Der christliche Neujahrstag ist ein Tag, an dem viele Menschen gute Vorsätze fassen, Dinge ändern und verbessern wollen. Dieser Geist prägt auch Rosch Haschana, aber die spirituelle Komponente ist viel deutlicher. An diesem Festtag gedenken Juden in aller Welt des Bundes zwischen Gott und seinem auserwählten Volk. Der Tag ist auch eine Ermahnung, in sich zu gehen und sich vom Guten, vom Göttlichen leiten zu lassen. Das Neujahrsfest bietet die Chance, wieder auf den rechten Weg zu finden.
Um Vergebung bitten
Rosch Haschana fordert dazu auf, seine Nachlässigkeiten hinter sich zu lassen und das neue Jahr unbelastet zu beginnen. Deshalb gehen gläubige Juden möglichst vor Sonnenaufgang zu einem Gewässer und sagen dort das Taschlich-Gebet, mit dem sie symbolisch alle Sünden ins Wasser werfen und um Vergebung bitten. Ganz wörtlich werfen sie aber auch Dinge ins Wasser, etwa indem sie ihre Kleider ausschütteln und ausbürsten und die Krümel, die sich in den Taschen befinden, ins Wasser werfen. Sie beten: "Wer ist ein Gott wie Du, der die Schuld verzeiht und an der Sünde vorbeigeht? (…) Du wirst Dich aufs Neue über uns erbarmen und alle unsere Sünden zunichtemachen. Unsere Sünden wirfst Du in die Tiefen des Meeres (…)". In Fulda bietet sich für das Taschlich-Gebet natürlich die Fulda-Aue an. An Orten, wo kein geeignetes Wasser in der Nähe ist, reicht es auch, nur das Gebet zu sprechen. Dafür hat man bis Jom Kippur Zeit (10 Tage nach Rosch Haschana).
Shofar und süße Speisen
Ein Instrument spielt eine besonders wichtige Rolle, das Shofar. Es ist eine meist aus einem Widderhorn gefertigte Posaune und dient rituellen Zwecken. Ein Shofar ist laut – genau wie auch die Posaunen, die Sie aus Konzerten kennen – und das muss so sein. Denn das Shofar ist die hörbare Erinnerung an die moralischen Pflichten, die ich als Mensch habe. Nach der Lesung aus der Tora erklingt es, und mehrfach bei den Gebeten dieses Fests. Das Blasen des Shofar ist vergleichbar dem Blasen der Trompeten bei einer Krönung. Es spielt auf die Erneuerung des Bundes zwischen Gott und den Gläubigen an, die ihn als ihren König anerkennen.

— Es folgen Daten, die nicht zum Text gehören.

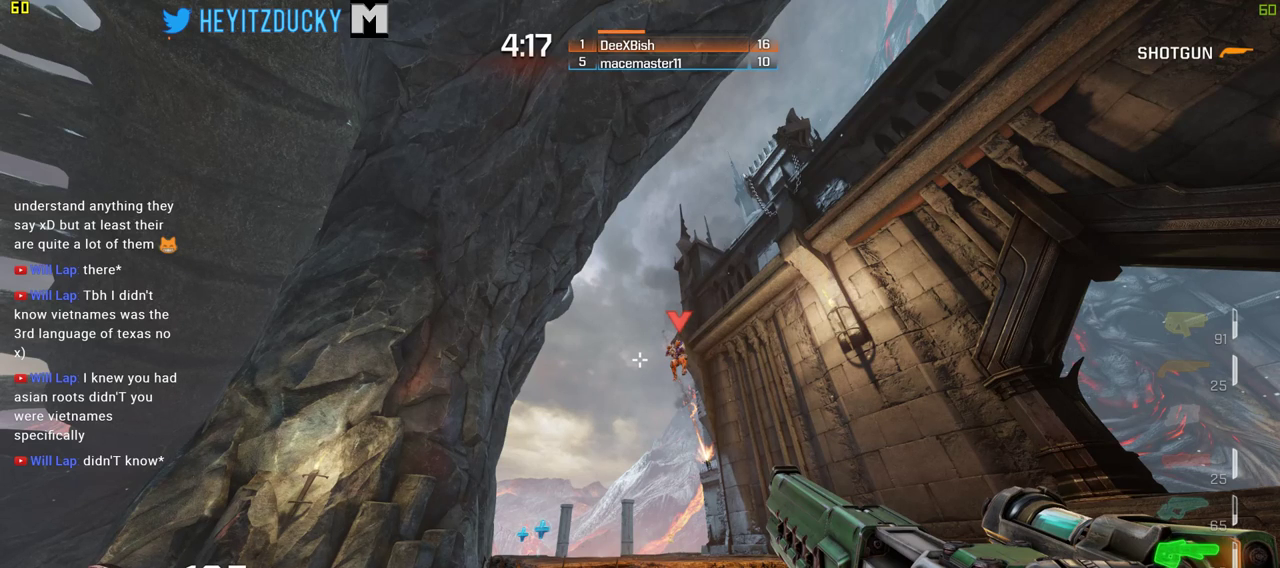
{"keys": ["w"], "mouse": [], "events": [[300, "a", "up"]]}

In der Bibel (Buch Joshua, Kap. 1-7) ist von den Posaunen Jerichos die Rede. Erklingen sie siebenmal hintereinander, stürzen die stärksten Mauern ein. Wären sie nicht eingestürzt, hätten die Israeliten Jericho nicht erobern können. Nach Moses‘ Tod überschreiten die Israeliten um 1200 v. Chr. unter Führung Joshuas den Jordan, denn sie wollen das Land Kanaan in Besitz nehmen. So zumindest steht die Geschichte in der Bibel, die aber nicht historisch, sondern symbolisch zu verstehen ist. Denn in der Zeit der Landnahme war Jericho nur spärlich besiedelt und nicht von einer Mauer umgeben. Diese Geschichte hat auch ihren Weg in ein Spiritual gefunden ("Joshua fought the battle of Jericho"), und womöglich kennen Sie auch Händels Oratorium "Joshua" aus dem Jahr 1747.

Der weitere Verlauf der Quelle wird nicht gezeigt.